Поначалу Пьер Вилькье не придавал этому никакого значения. В его глазах профессиональная деятельность была не более чем житейской необходимостью. Он решил вернуть свой долг обществу в форме, которую сам определял как «минимальный вклад». В самом деле, он чувствовал себя не особо связанным подобными обязательствами; свое истинное призвание он видел в другом; ибо он решил без остатка отдаться этой тайной и единственной страсти — поэзии. Занятию, если только оно может считаться таковым, в общественном мнении скорей неблаговидному и ничтожному, — он и сам, случалось, не боялся рассматривать его под таким углом, — но страсть эта вселилась в него наподобие скрытого недуга, как смутная, разгорающаяся лихорадка, державшая его в вечном возбуждении и беспокойстве, заставлявшая доискиваться смысла во всем, с чем бы ему ни пришлось соприкоснуться. Действительность, таким образом, будто процеженная сквозь его существо, мало-помалу откладывалась в каком-то постоянном уголке его «я», в творческом тайнике, в тишине которого затем все перемалывалось, перестраивалось, пока не приходило в порядок, логика которого неизменно ускользала от него самого. Одно удачное слово, одно редкое созвучие, вдруг вырвавшиеся из этого тайника, скрашивали радостью многие дни его жизни, и лик мира в его глазах от этого менялся. В какой-то мере за это он и полюбил провинцию: время здесь текло по-другому. Сущий пустяк посреди неподвижно однообразных буден зацепит и уже не отпустит вас. Иные события, на которые и внимания не обратили бы в любом другом месте, тут имеют очертания, вес, и даже сама их незначительность вдруг властно напомнит вам об утраченной и вдруг снова ожившей реальности…

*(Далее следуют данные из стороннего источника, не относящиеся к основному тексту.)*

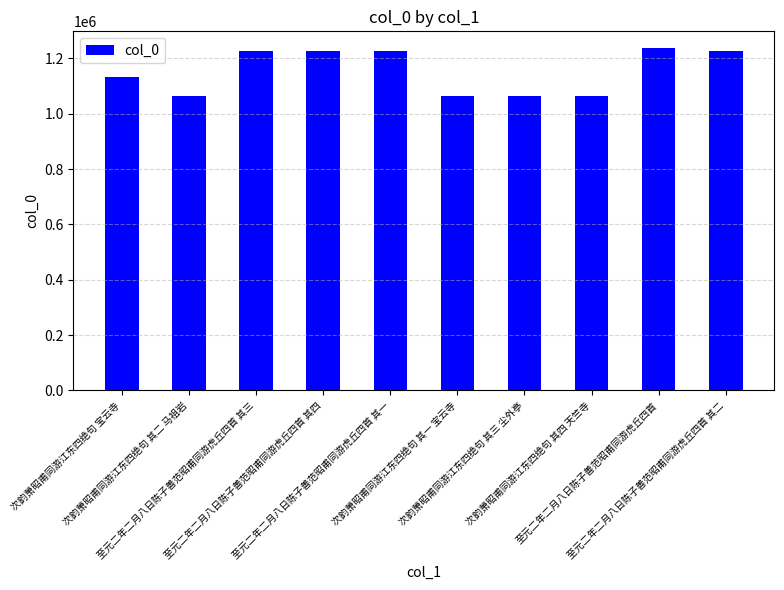

What is the approximate value at 次韵萧昭甫同游江东四绝句 宝云寺?

1131612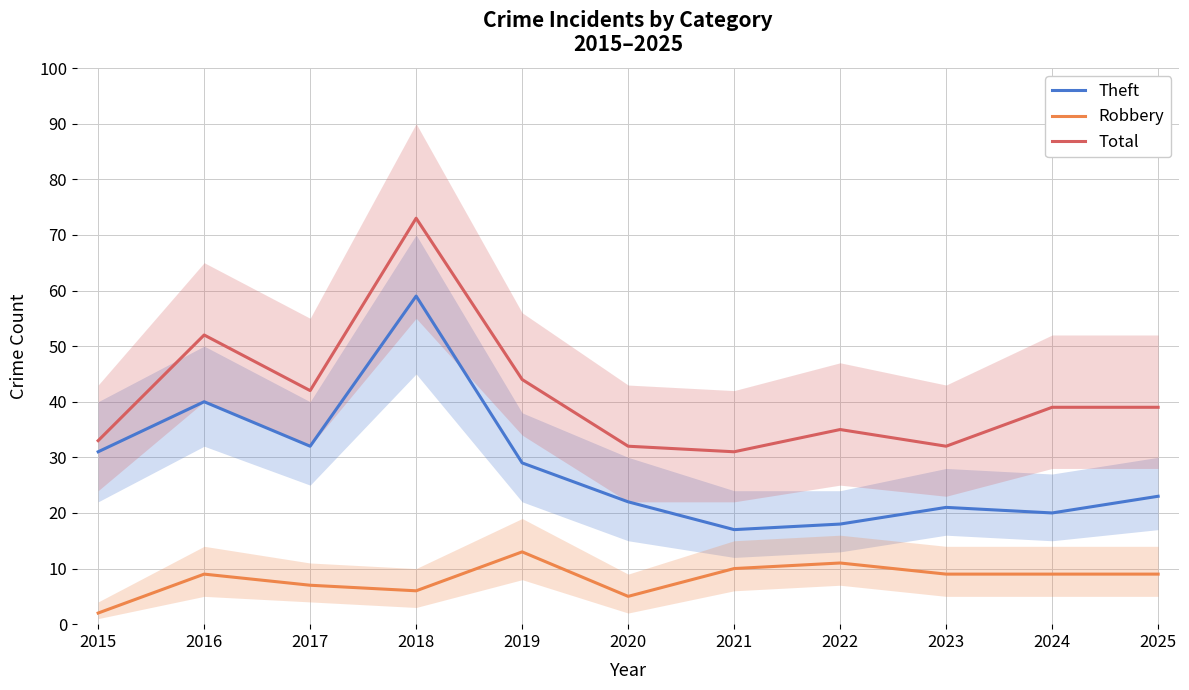

Reading right to left, extract all data points from this chart.

Theft: 2025=23	2024=20	2023=21	2022=18	2021=17	2020=22	2019=29	2018=59	2017=32	2016=40	2015=31
Robbery: 2025=9	2024=9	2023=9	2022=11	2021=10	2020=5	2019=13	2018=6	2017=7	2016=9	2015=2
Total: 2025=39	2024=39	2023=32	2022=35	2021=31	2020=32	2019=44	2018=73	2017=42	2016=52	2015=33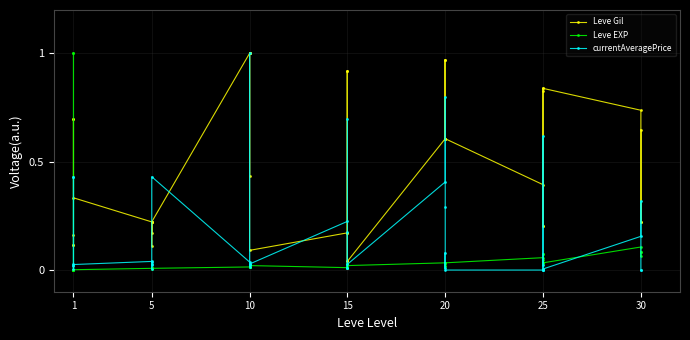

Which series has the largest total across all categories?

Leve Gil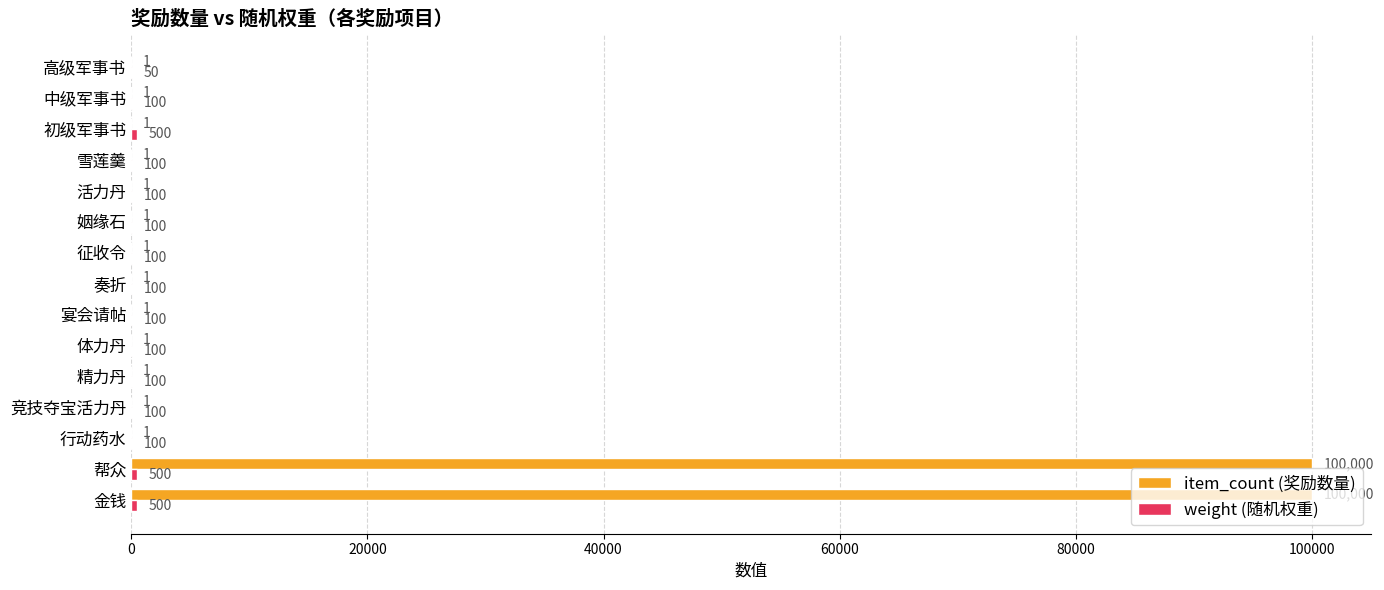

The value of item_count (奖励数量) at 行动药水 is 1. True or false?

True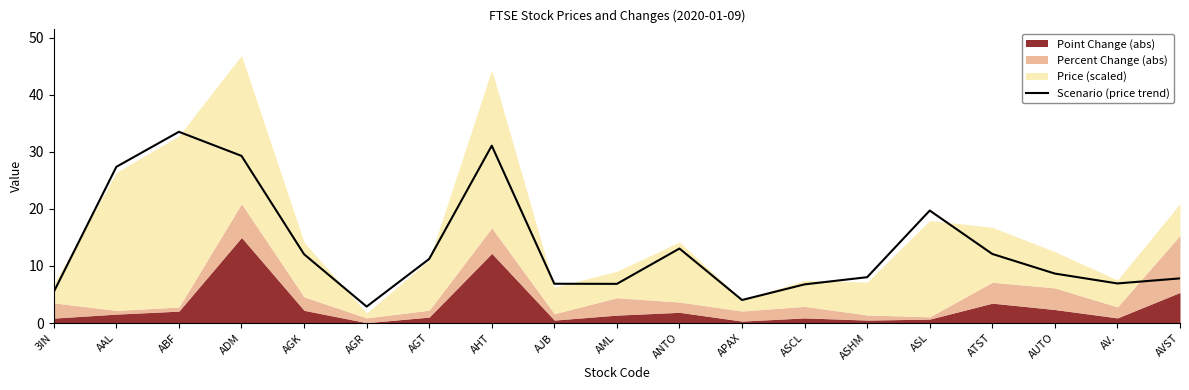

What is the difference between the second highest and minimum values?

28.2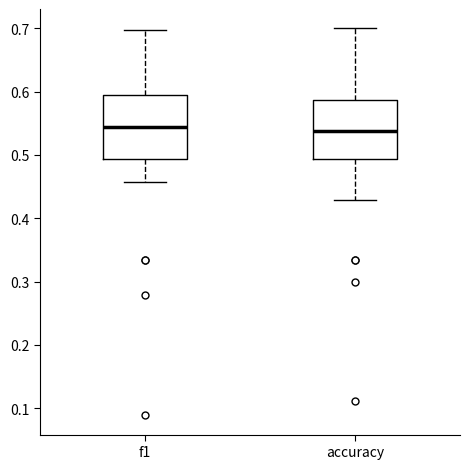

Where does the upper whisker of the box for accuracy end on the y-axis? The values are not printed on the chart, so give them approximately, as read against the axis.

0.70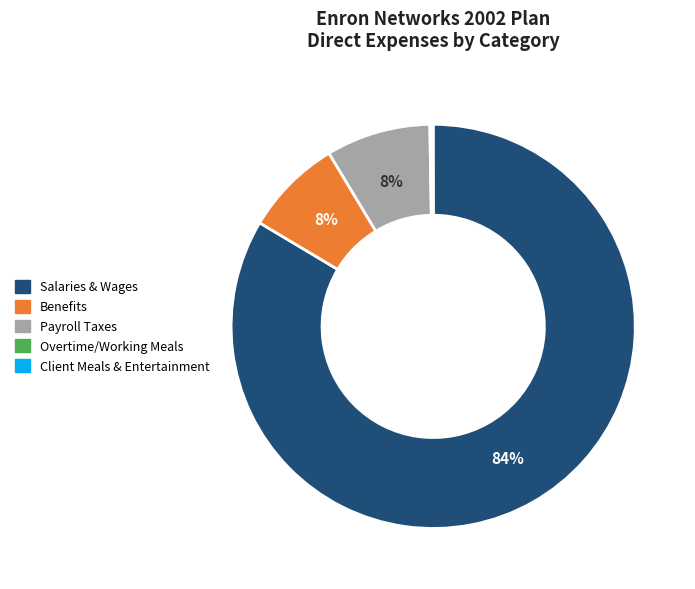

The Salaries & Wages slice represents 84% of the pie. True or false?

True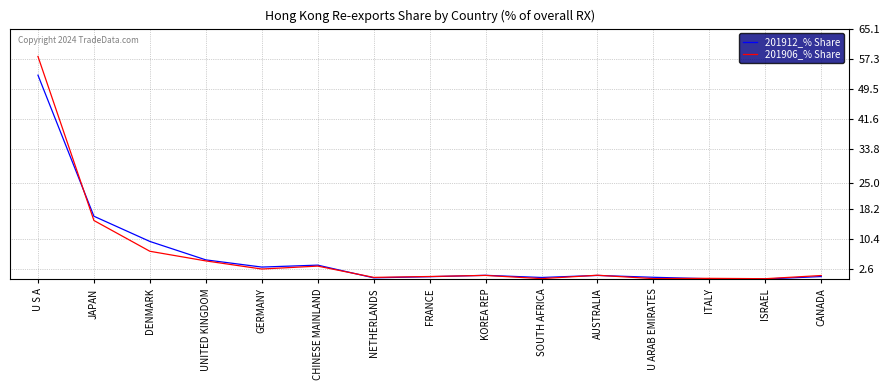

Does the chart display data point markers on the line(s)?

No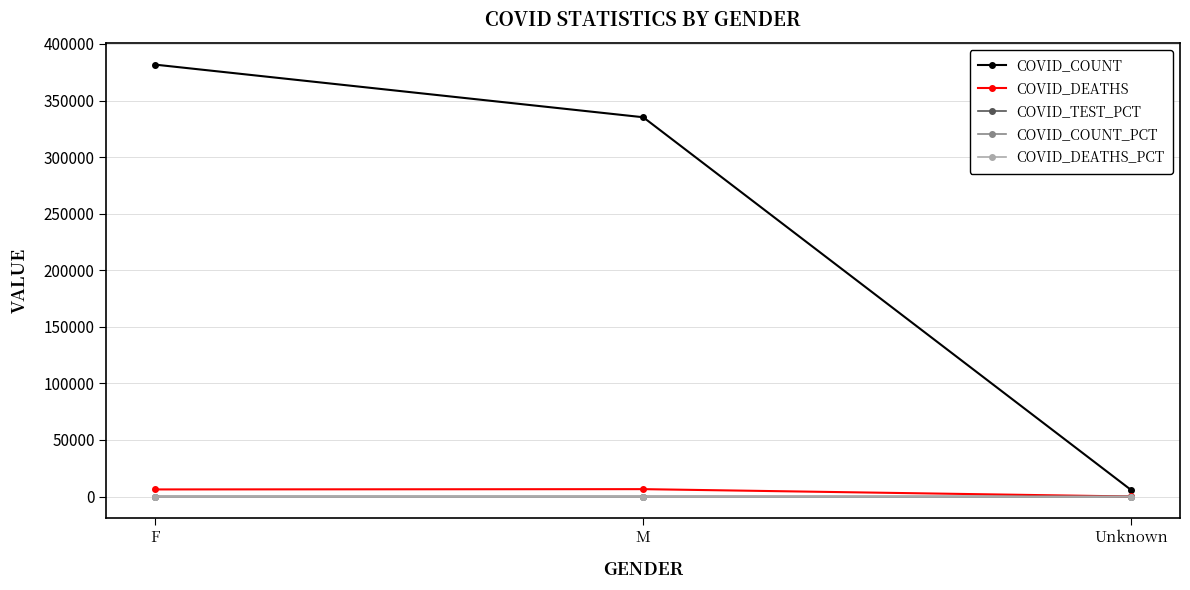

What is the label of the 2nd point from the right?

M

Именно так сочинял он свои стихи — с терпеливым прилежанием насекомого, которое ткет свою паутину или кокон. Ему не было дела до того, когда он разрешится от этого бремени; он стремился лишь к неземному совершенству, к неосязаемому и изящному равновесию рифм и вокабул, к невидимому и хрупкому грузу слов; он старательно перемежал дыхание с паузами, твердые слоги с выверенным ритмом скандирования, затухающий или набирающий силу голос со звуковым рядом стиха; он бережно расходовал свои материалы, и таким-то вот образом, помимо его воли, складывалась строфа, всегда неустойчивая, готовая разрушиться, распасться на составные части, но лишь до того момента, когда благодаря неожиданной инверсии, или небывалой форме множественного числа, или новому слову вся эта масса вдруг застывала, сцепленная неразрывно, нерасторжимо. Работа над поэмой иногда напоминала ему приготовление гипса: то и другое приходится сбивать долго, пока смесь остается жидкой. И вдруг, внезапно, когда вы этого даже не ждали, начался процесс затвердения. Вот он, момент, когда надо было работать быстро, наверняка распорядиться каждой деталью, но уже бывало слишком поздно: тесто «схватило». После этого в крайнем случае всегда еще бывало возможно что-то подправить тут или там, но ничего действительно существенного уже нельзя было ни прибавить ни убавить: поэма, напротив, вырвавшись из своей оболочки, уже жила — стремительная и совершенная, как нежданный и краткий свет, вдруг разорвавший ночь.